Wells should become more of a protagonist, because as announced in 1934 in an interview, he should be the star of a series of eight films. However, a series that stops after the first chapter "Defying the Law" of 1935. We are at the end of Horner's career those two years earlier, with his production company ending in bankruptcy as reported by a Variety article. It is only one of the many participations and collaborations in Production Company. "Robert Horner Pictures, Inc.", "Robert J. Horner Productions, Inc." "Roadshow Classics", "American Pictures Corp." and most notably "Aywon Film Corporation", are all or almost Horner's properties that disappear in nothing.

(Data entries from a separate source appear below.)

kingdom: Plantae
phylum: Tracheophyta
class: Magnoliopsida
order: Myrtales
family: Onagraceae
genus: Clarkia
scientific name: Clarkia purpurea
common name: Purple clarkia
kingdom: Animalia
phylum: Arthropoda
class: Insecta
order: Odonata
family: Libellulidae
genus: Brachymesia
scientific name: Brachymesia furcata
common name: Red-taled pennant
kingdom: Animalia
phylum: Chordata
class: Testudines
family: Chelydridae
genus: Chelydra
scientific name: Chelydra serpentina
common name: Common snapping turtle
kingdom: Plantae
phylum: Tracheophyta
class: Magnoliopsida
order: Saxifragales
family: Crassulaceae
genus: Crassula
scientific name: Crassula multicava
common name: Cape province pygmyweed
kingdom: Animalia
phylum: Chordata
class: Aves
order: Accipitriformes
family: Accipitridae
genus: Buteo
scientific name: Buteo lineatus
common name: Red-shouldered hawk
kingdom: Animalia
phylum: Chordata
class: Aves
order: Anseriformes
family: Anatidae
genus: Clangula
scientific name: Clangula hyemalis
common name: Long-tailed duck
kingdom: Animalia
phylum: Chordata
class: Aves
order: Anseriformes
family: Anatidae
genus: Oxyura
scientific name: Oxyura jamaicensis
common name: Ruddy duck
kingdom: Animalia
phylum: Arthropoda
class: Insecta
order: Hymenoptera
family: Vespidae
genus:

So far the story of this director is like others bad artists with the dream, ambition (and arrogance) of wanting to break through Hollywood. One of those who promise big things and make big announcements.
However, Horner is an extravagant, strange, and sinister character. First, it is not clear whether due to a malformation or an accident in youth or adult (for Variety would be the first hypothesis), he does not have the legs and goes around for the sets on board an electric wheelchair. For other sources, he also misses one eye. Nothing bad from this point of view but our hero grabs money from anyone who is near him and sometimes makes it a bit questionable. In 1927, he was arrested for having violated labor laws. A certain Bernice Lewis gives him $ 500 to make a movie, but Horner is unable to return the sum. Emma Gordon instead gives $ 25 in exchange for the promise of a job that is never given to her. Jack Perrin, an actor, denies that he has not given what he agreed for a series of films in which he starred.
Not bad for a career consisting of forty bad films written, produced and shot between 1921 and 1935. The latest news note arrives in 1939 when Horner announces the beginning of a series of Spanish films with Amanda Varela star of Argentine cinema of the time. Of course, he does not do anything and in 1942, the director dies for cirrhosis.